▶ [SUPPLIED DATA]:
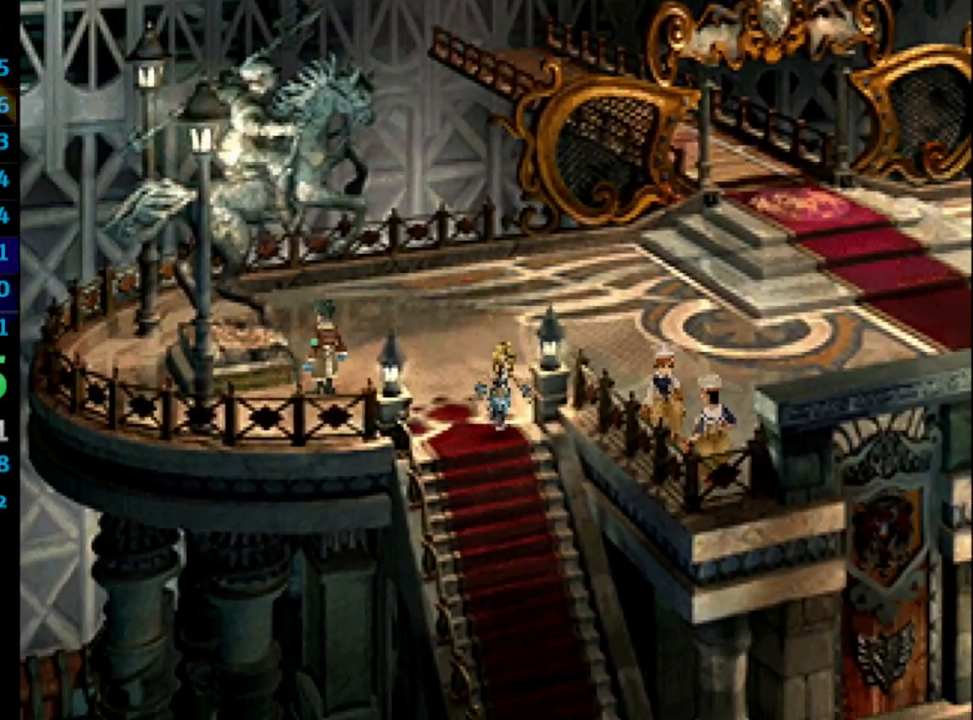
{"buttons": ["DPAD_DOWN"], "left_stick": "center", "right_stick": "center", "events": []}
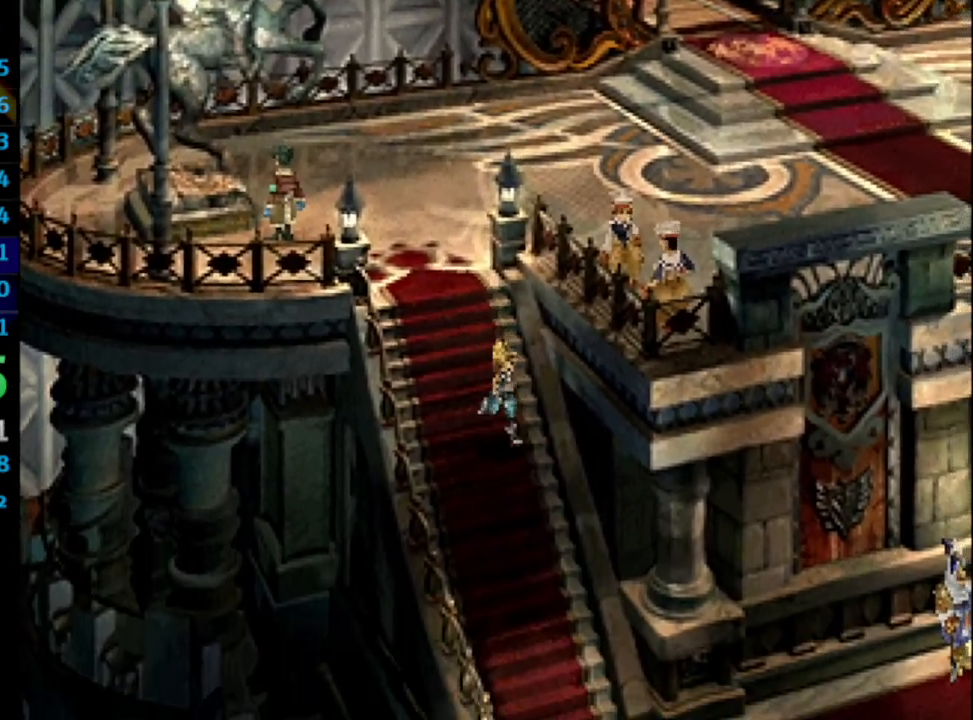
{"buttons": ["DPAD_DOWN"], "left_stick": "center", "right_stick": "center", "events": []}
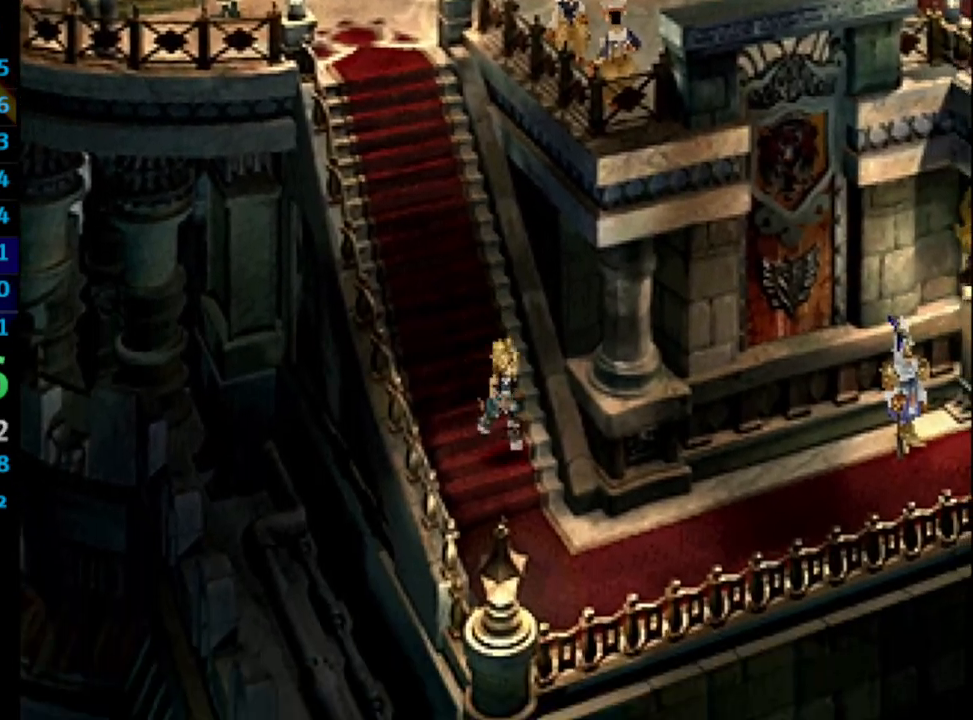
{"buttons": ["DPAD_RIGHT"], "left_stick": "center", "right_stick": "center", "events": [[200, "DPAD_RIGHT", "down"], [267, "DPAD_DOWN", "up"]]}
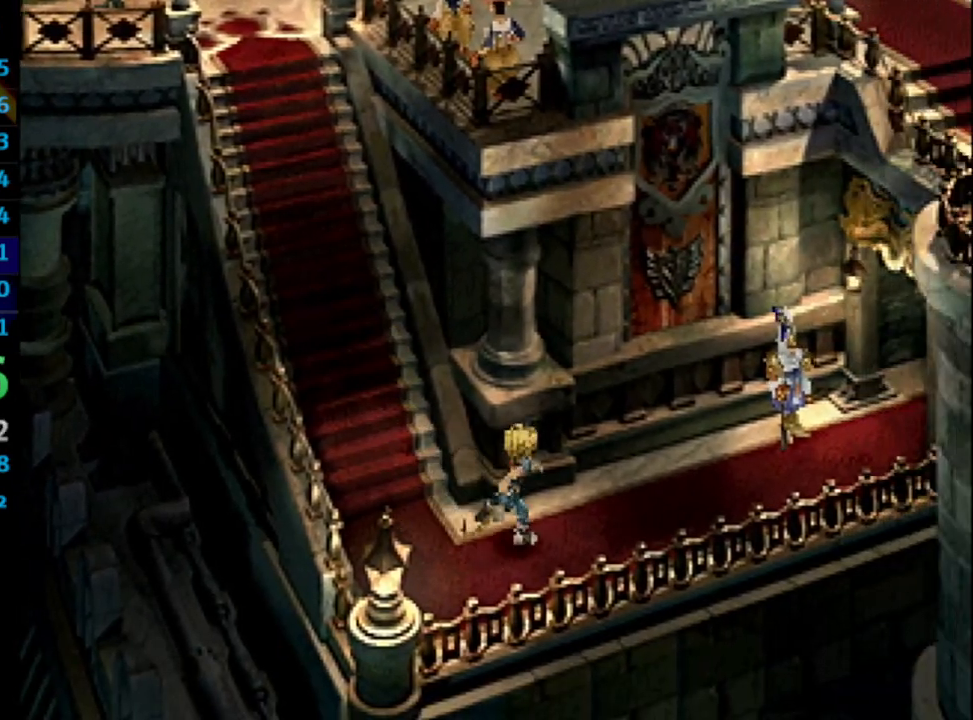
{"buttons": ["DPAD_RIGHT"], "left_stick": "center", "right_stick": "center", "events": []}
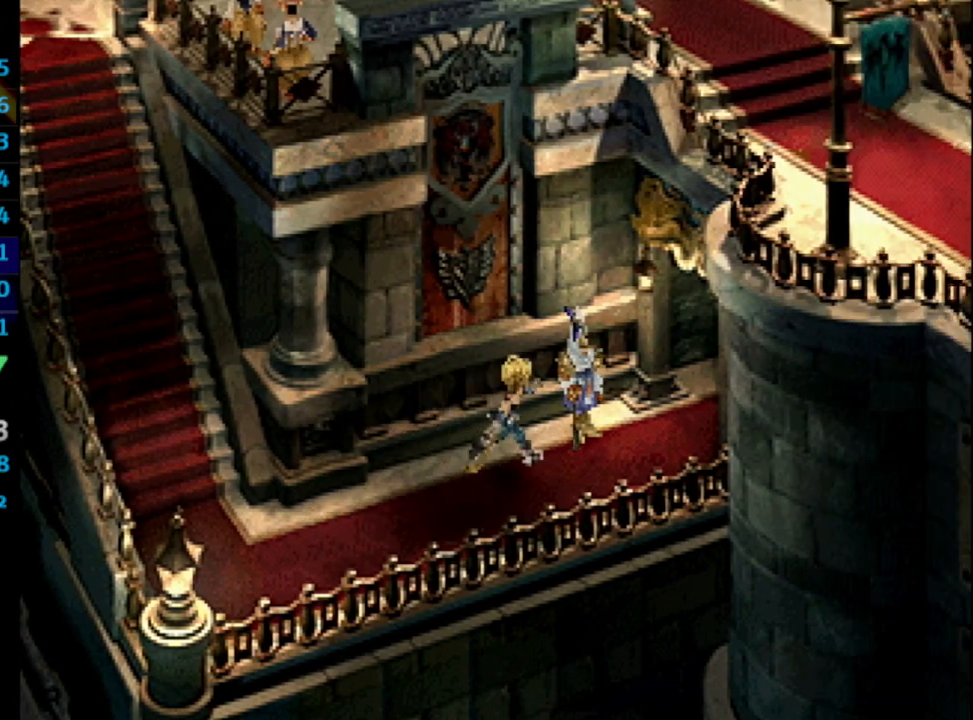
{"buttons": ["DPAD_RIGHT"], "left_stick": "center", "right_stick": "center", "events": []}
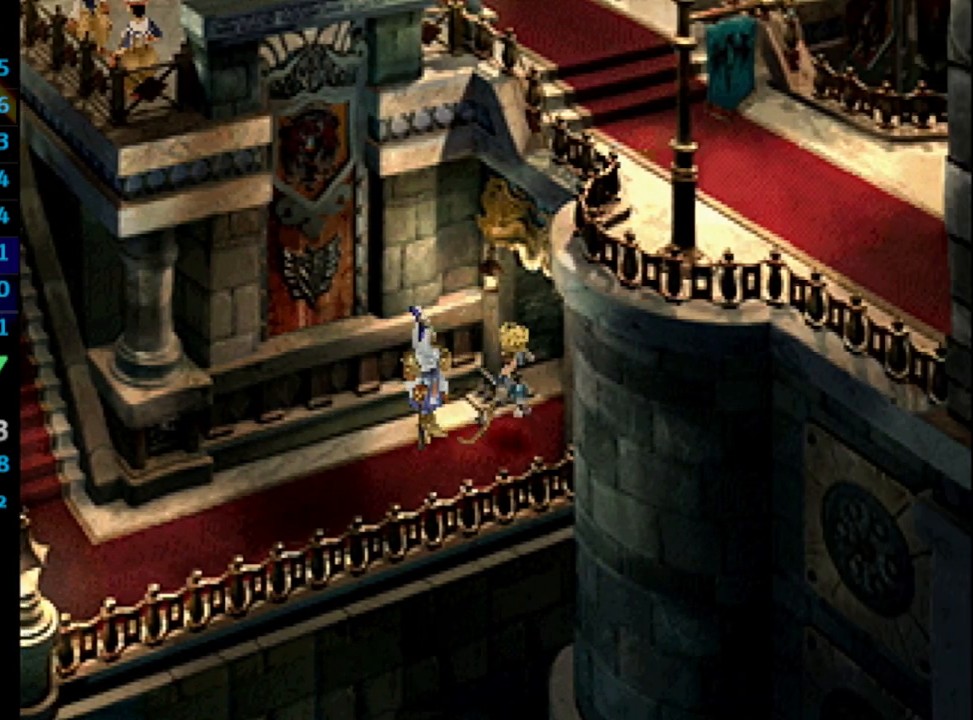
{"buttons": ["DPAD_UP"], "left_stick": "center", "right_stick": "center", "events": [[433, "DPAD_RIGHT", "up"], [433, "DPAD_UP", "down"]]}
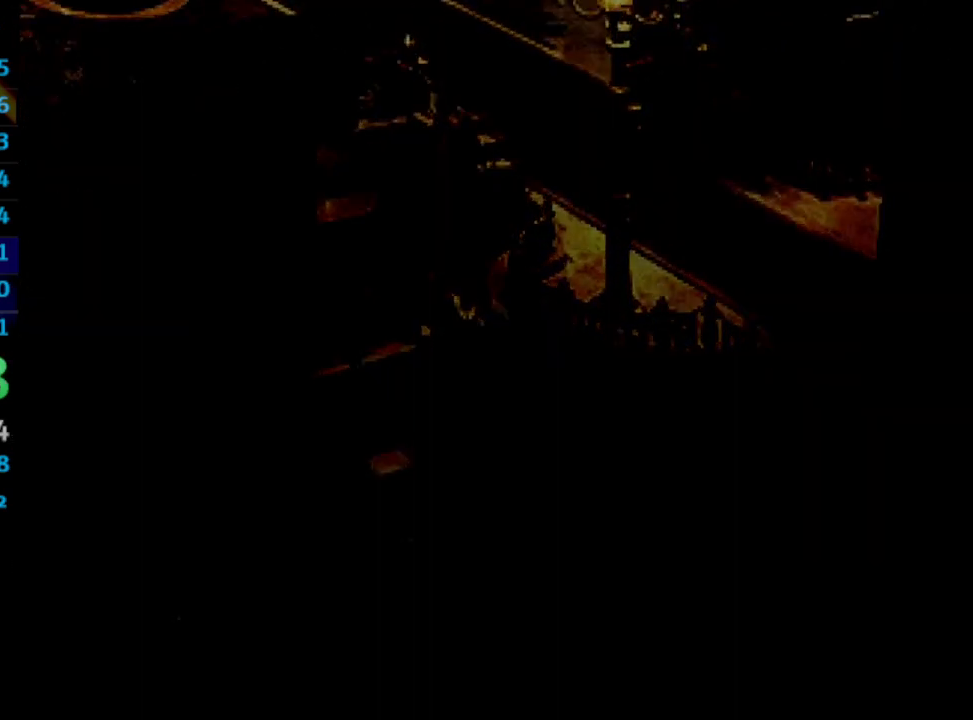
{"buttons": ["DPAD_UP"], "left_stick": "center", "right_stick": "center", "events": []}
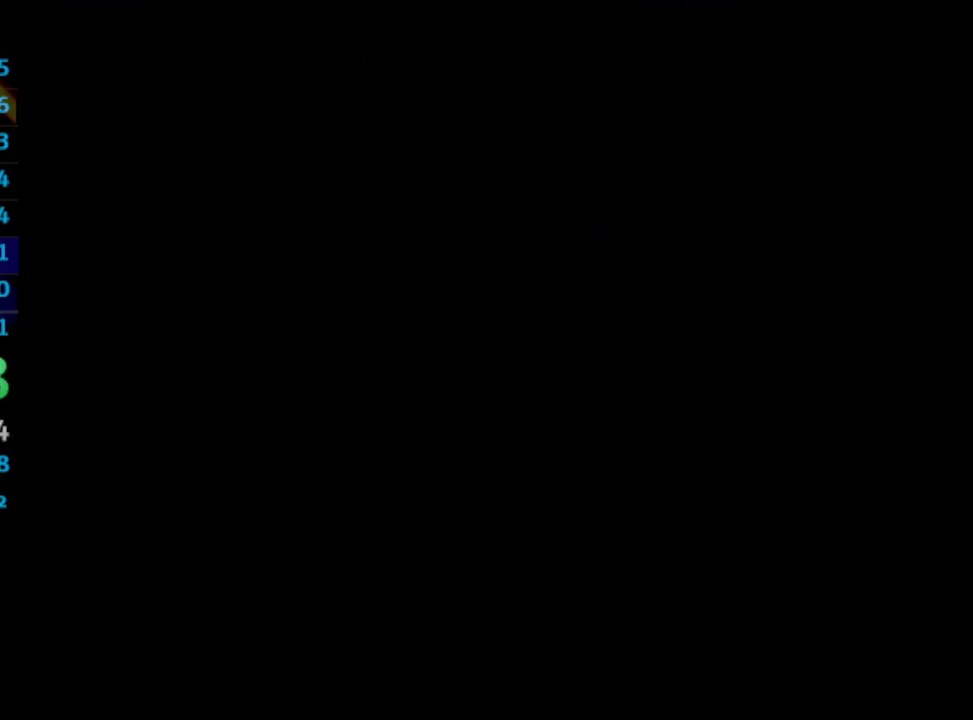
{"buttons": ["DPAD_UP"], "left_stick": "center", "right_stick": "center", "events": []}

▶ [WORK TASK]:
Copy the records above precisely, and leave every image out of the copy.

▶ [COMPLETED EXERCISE]:
{"buttons": ["DPAD_DOWN"], "left_stick": "center", "right_stick": "center", "events": []}
{"buttons": ["DPAD_DOWN"], "left_stick": "center", "right_stick": "center", "events": []}
{"buttons": ["DPAD_RIGHT"], "left_stick": "center", "right_stick": "center", "events": [[200, "DPAD_RIGHT", "down"], [267, "DPAD_DOWN", "up"]]}
{"buttons": ["DPAD_RIGHT"], "left_stick": "center", "right_stick": "center", "events": []}
{"buttons": ["DPAD_RIGHT"], "left_stick": "center", "right_stick": "center", "events": []}
{"buttons": ["DPAD_UP"], "left_stick": "center", "right_stick": "center", "events": [[433, "DPAD_RIGHT", "up"], [433, "DPAD_UP", "down"]]}
{"buttons": ["DPAD_UP"], "left_stick": "center", "right_stick": "center", "events": []}
{"buttons": ["DPAD_UP"], "left_stick": "center", "right_stick": "center", "events": []}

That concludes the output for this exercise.